En fait la vraie différence c’est que la « guerre » a besoin d’un chef qui incarne le bien face au mal, qui rassemble les armées, qui harangue les troupes alors que la catastrophe nécessite des sauveteurs, des pompiers, des équipes de recherche spécialisées non-identifiés. On ne retient de la guerre que le nom du général, du maréchal, du politique se situant dans le camp du vainqueur mais on oublie les héros anonymes qui ont tenté de réparer, de compenser, de sauver au péril de leur vie les victimes d’un « accident » imprévu et gigantesque soit-il.
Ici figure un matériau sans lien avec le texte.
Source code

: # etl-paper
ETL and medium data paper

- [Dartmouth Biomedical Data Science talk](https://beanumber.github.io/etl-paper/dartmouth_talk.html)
La France aura bien du mal à admettre qu’elle entre dans une nouvelle ère celle des catastrophes de toutes sortes. Celle en cours est biologique mais il y en aura beaucoup d’autres cataloguées comme climatiques, chimiques ou sociales. Elle doit se préparer à sans cesse réagir à l’imprévisible. La « guerre » avait ses réponses, ses codes, se spécialistes, ses scandales et sa rentabilité économique. La catastrophe suivie d’une crise nécessite une démarche jusque là inconnue.

Il y a quelques mois de Chine serait parti le phénomène le plus inquiétant pour l’humanité et de ma fenêtre je n’ai vraiment pas l’impression que le consommateur ait conscience de ce basculement qui effacera tous les repères antérieurs. La catastrophe serait que nous continuions à le maintenir dans l’ignorance en lui parlant de guerre. parce que c’est plus « rentable ».